Denmark's Finance Minister Claus Hjort Frederiksen speaks to reporters at after a hearing in the parliamentary financial committee about the custom control agreement at the Christianborg Palace in Copenhagen June 10, 2011. REUTERS/Marie Hald/Scanpix

COPENHAGEN (Reuters) - NATO member Denmark plans to increase military spending in response to Russian missile deployments in the Baltic region that it perceives as a threat, its new defence minister said in an interview published on Friday.

But Claus Hjort Frederiksen said that despite pressure from allies including incoming U.S. President Donald Trump, Denmark was not able to meet the NATO defence spending target of 2 percent of gross domestic product.

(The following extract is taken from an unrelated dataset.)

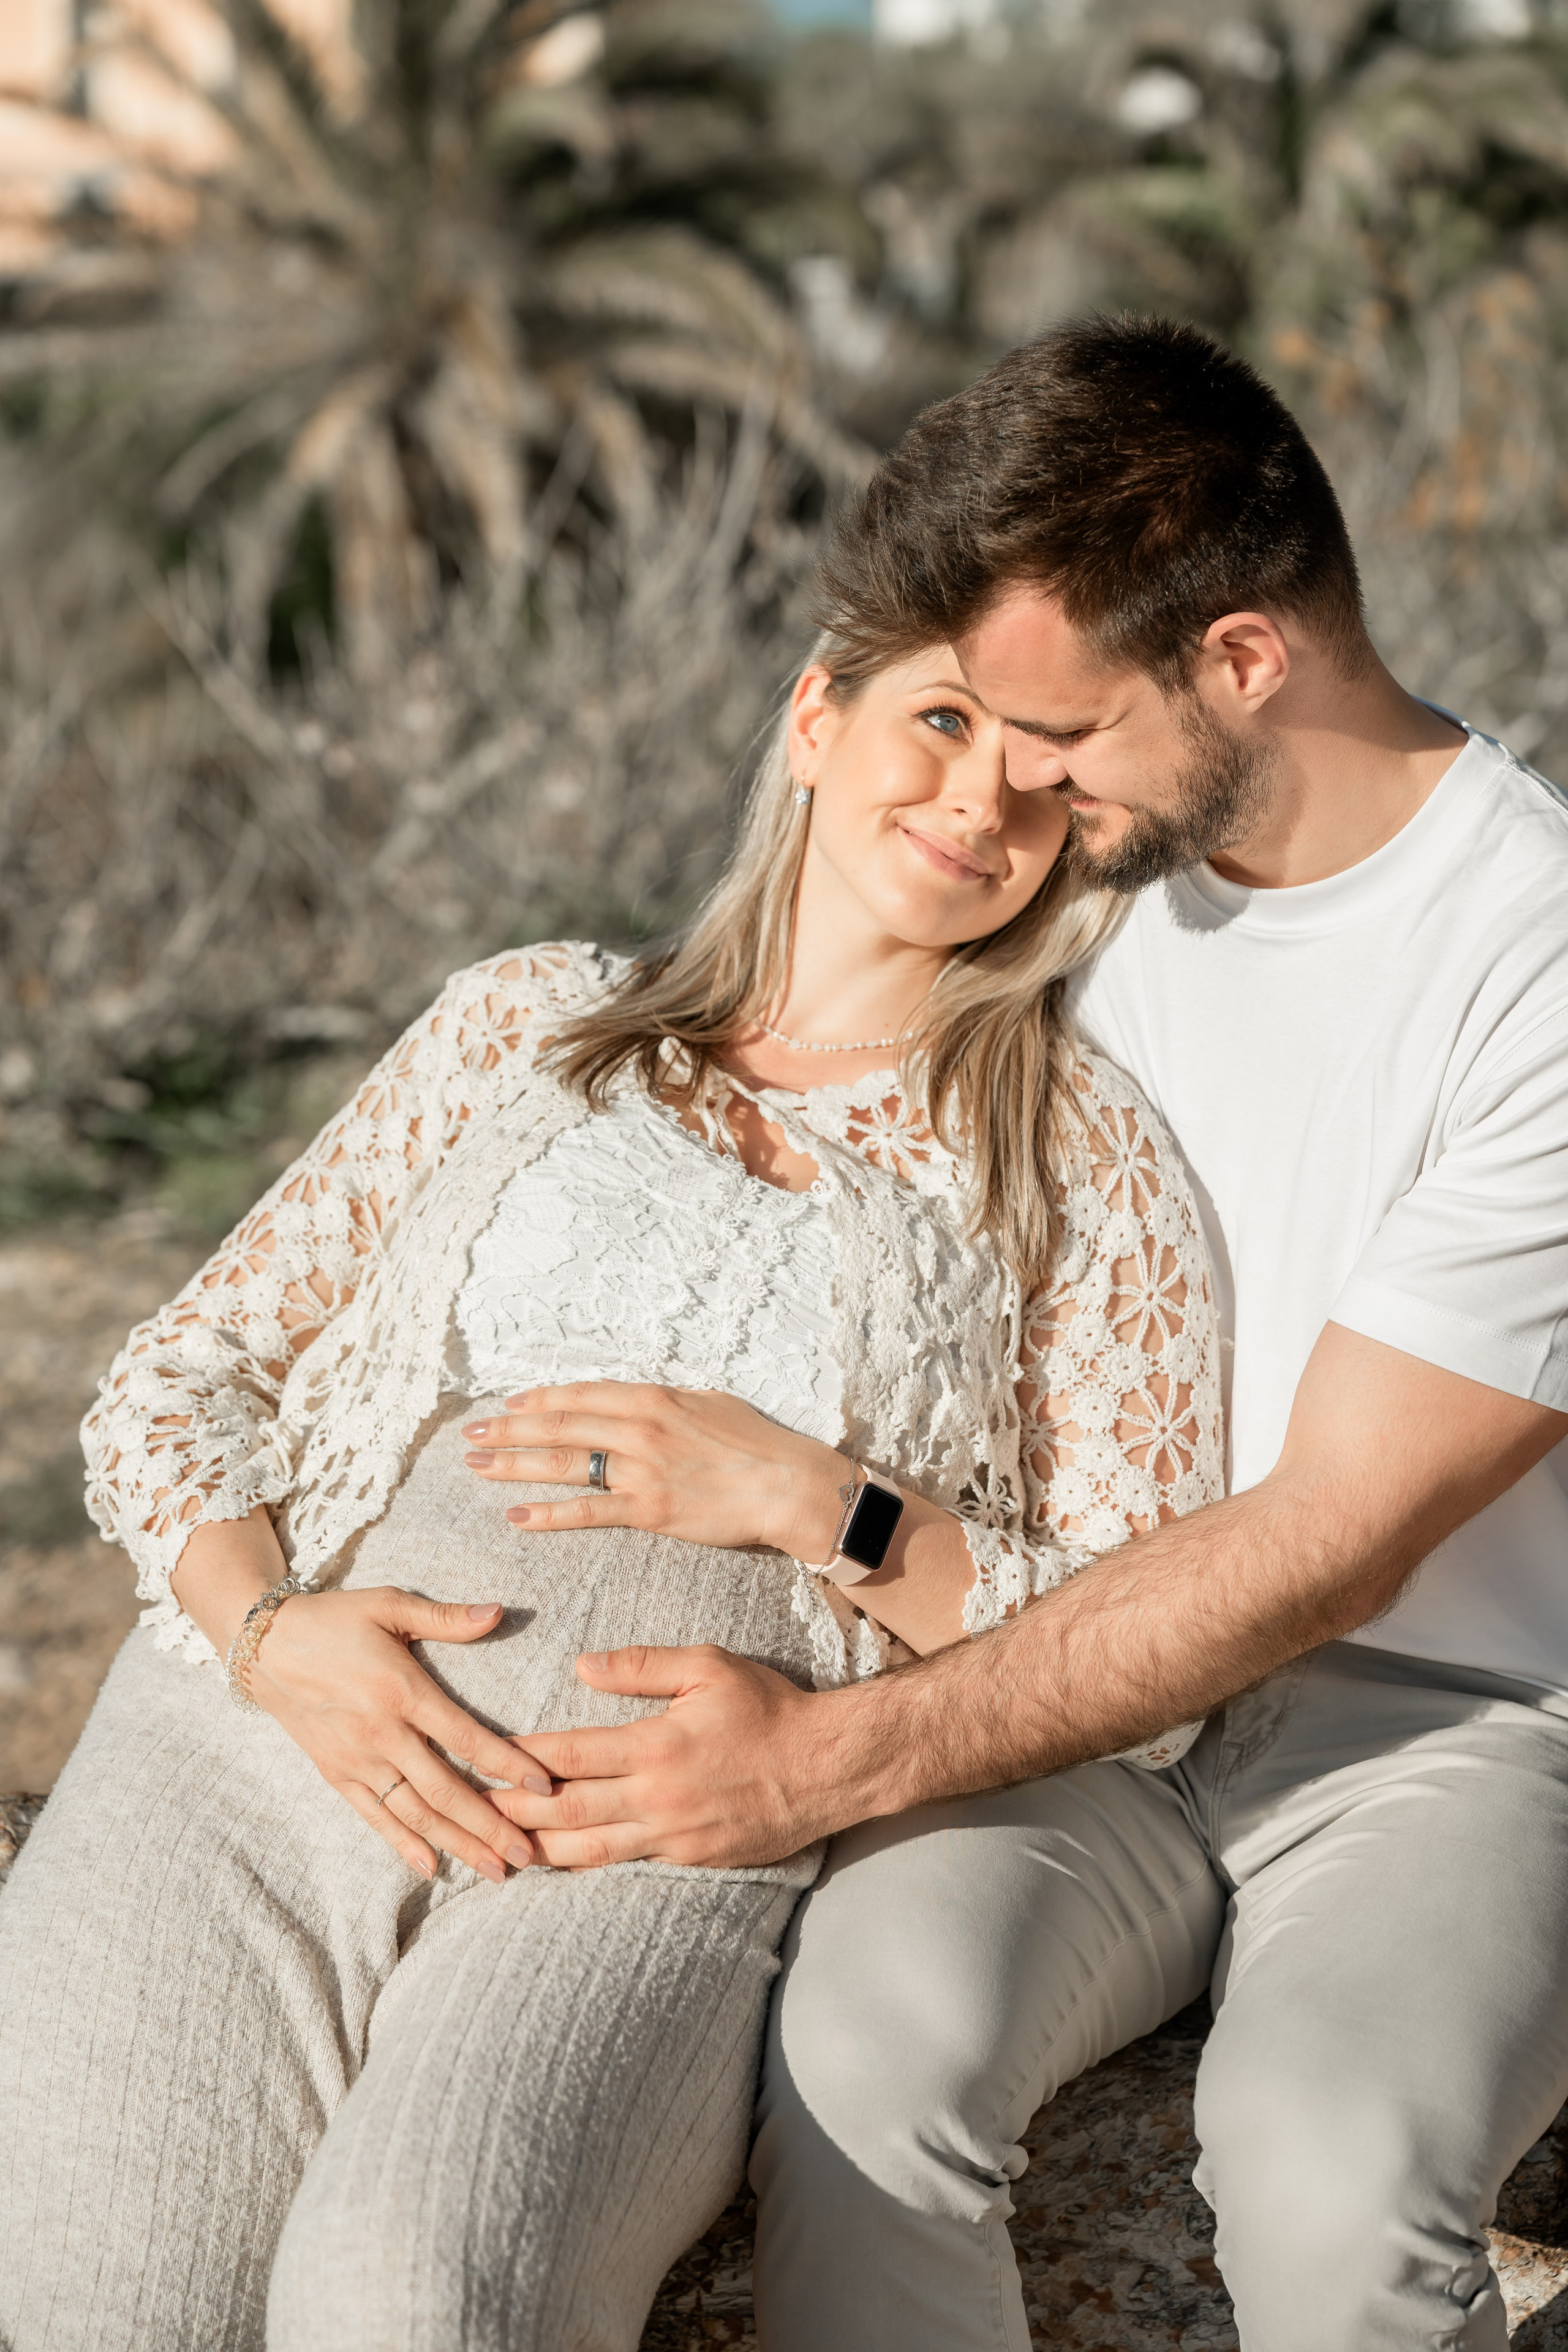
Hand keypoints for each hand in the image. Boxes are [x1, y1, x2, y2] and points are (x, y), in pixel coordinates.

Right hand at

“We are under great pressure from both the current Obama administration and, from what we understand, the incoming president Trump to live up to the 2 percent target,” Frederiksen said. “I would say it is not a realistic (target to reach).”

His comments feed into a contentious debate about burden-sharing in NATO, fuelled by Trump’s assertions that U.S. allies are not contributing enough for their own defence and Washington is paying a disproportionate amount. Denmark spent about 1.2 percent of GDP on defence in 2016.

Russia said in October that as part of routine drills it had moved ballistic nuclear-capable Iskander-M missiles to its enclave of Kaliningrad on the Baltic Sea and deployed its S-400 air missile defence system there.

“We can observe that the Russians now are deploying new missiles in Kaliningrad with a capability to reach Copenhagen.” This is of course a serious risk,” Frederiksen told daily newspaper Berlingske.

Denmark last month offered to deploy 200 troops to a UK-led NATO mission in Estonia, and has said it plans to join a Europe-based missile defence system.

In March 2015, Russia’s ambassador to Denmark threatened to aim nuclear missiles at Danish warships if Denmark joined that programme.